◆ EXERCISE OBJECTIVE: Word for word, please restate each record and pass over the pictures.
INPUT DATA section start
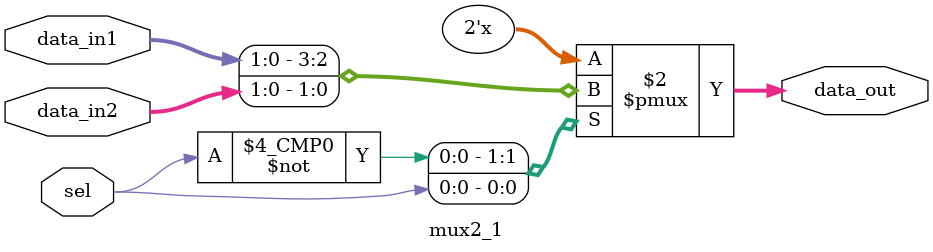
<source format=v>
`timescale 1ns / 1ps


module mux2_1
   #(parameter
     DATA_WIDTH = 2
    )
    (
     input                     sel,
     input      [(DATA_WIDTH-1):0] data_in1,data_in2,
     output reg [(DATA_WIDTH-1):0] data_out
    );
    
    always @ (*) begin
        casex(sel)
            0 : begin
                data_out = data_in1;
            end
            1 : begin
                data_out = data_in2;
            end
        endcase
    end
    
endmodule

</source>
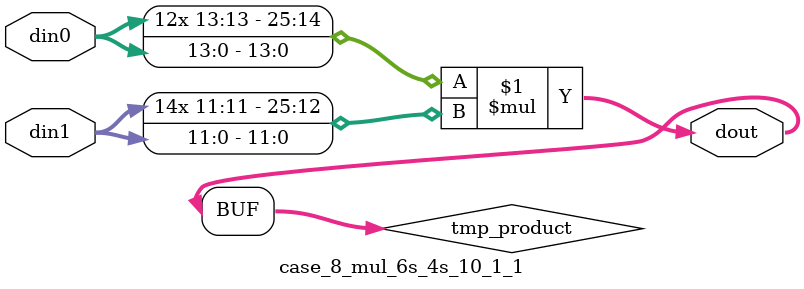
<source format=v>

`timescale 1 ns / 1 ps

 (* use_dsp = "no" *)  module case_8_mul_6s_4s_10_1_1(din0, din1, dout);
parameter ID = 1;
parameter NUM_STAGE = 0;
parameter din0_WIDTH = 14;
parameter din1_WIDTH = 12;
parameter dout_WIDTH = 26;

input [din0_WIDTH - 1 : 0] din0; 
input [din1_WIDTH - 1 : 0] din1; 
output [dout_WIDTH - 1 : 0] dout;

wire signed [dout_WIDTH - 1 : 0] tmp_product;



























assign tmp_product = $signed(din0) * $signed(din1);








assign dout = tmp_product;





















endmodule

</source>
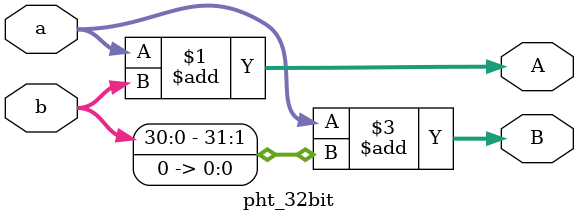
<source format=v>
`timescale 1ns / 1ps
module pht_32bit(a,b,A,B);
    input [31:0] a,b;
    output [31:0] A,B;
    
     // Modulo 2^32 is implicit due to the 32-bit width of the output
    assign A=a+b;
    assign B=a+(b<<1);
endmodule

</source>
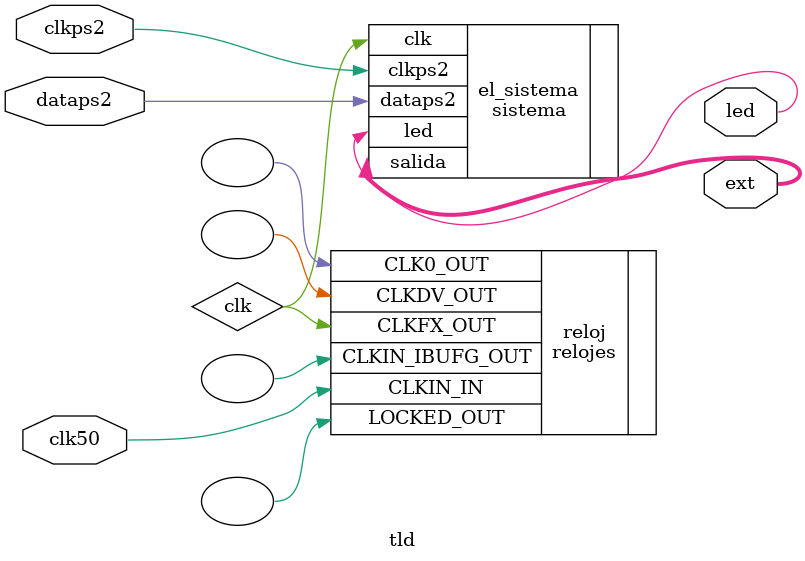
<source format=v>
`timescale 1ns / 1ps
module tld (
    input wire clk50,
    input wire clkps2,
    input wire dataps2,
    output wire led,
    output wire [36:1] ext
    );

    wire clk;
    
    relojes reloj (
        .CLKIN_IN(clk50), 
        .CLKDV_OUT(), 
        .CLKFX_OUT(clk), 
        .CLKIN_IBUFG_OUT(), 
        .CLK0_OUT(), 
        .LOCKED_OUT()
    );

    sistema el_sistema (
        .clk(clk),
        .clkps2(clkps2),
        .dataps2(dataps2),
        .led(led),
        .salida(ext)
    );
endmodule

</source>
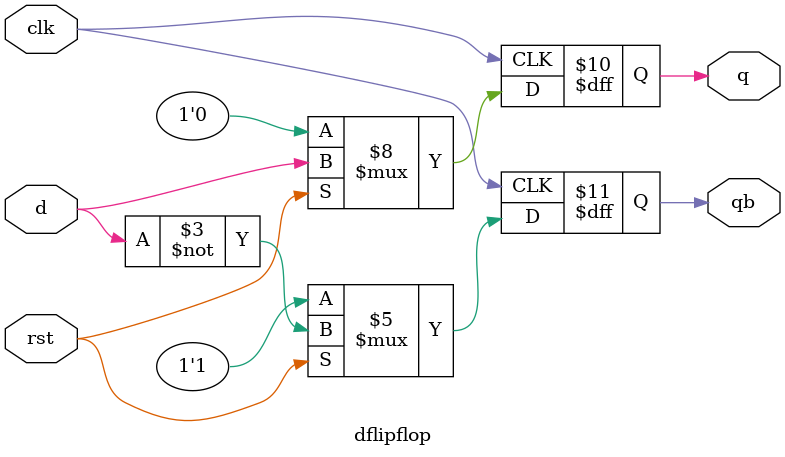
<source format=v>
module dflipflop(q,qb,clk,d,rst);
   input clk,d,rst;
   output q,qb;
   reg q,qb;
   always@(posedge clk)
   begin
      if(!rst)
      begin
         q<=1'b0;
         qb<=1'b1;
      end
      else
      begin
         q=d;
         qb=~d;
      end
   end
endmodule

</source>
INPUT DATA section end
◆ SOLUTION BELOW:
<source format=v>
`timescale 1ns / 1ps


module mux2_1
   #(parameter
     DATA_WIDTH = 2
    )
    (
     input                     sel,
     input      [(DATA_WIDTH-1):0] data_in1,data_in2,
     output reg [(DATA_WIDTH-1):0] data_out
    );
    
    always @ (*) begin
        casex(sel)
            0 : begin
                data_out = data_in1;
            end
            1 : begin
                data_out = data_in2;
            end
        endcase
    end
    
endmodule

</source>
<source format=v>

`timescale 1 ns / 1 ps

 (* use_dsp = "no" *)  module case_8_mul_6s_4s_10_1_1(din0, din1, dout);
parameter ID = 1;
parameter NUM_STAGE = 0;
parameter din0_WIDTH = 14;
parameter din1_WIDTH = 12;
parameter dout_WIDTH = 26;

input [din0_WIDTH - 1 : 0] din0; 
input [din1_WIDTH - 1 : 0] din1; 
output [dout_WIDTH - 1 : 0] dout;

wire signed [dout_WIDTH - 1 : 0] tmp_product;



























assign tmp_product = $signed(din0) * $signed(din1);








assign dout = tmp_product;





















endmodule

</source>
<source format=v>
`timescale 1ns / 1ps
module pht_32bit(a,b,A,B);
    input [31:0] a,b;
    output [31:0] A,B;
    
     // Modulo 2^32 is implicit due to the 32-bit width of the output
    assign A=a+b;
    assign B=a+(b<<1);
endmodule

</source>
<source format=v>
`timescale 1ns / 1ps
module tld (
    input wire clk50,
    input wire clkps2,
    input wire dataps2,
    output wire led,
    output wire [36:1] ext
    );

    wire clk;
    
    relojes reloj (
        .CLKIN_IN(clk50), 
        .CLKDV_OUT(), 
        .CLKFX_OUT(clk), 
        .CLKIN_IBUFG_OUT(), 
        .CLK0_OUT(), 
        .LOCKED_OUT()
    );

    sistema el_sistema (
        .clk(clk),
        .clkps2(clkps2),
        .dataps2(dataps2),
        .led(led),
        .salida(ext)
    );
endmodule

</source>
<source format=v>
module dflipflop(q,qb,clk,d,rst);
   input clk,d,rst;
   output q,qb;
   reg q,qb;
   always@(posedge clk)
   begin
      if(!rst)
      begin
         q<=1'b0;
         qb<=1'b1;
      end
      else
      begin
         q=d;
         qb=~d;
      end
   end
endmodule

</source>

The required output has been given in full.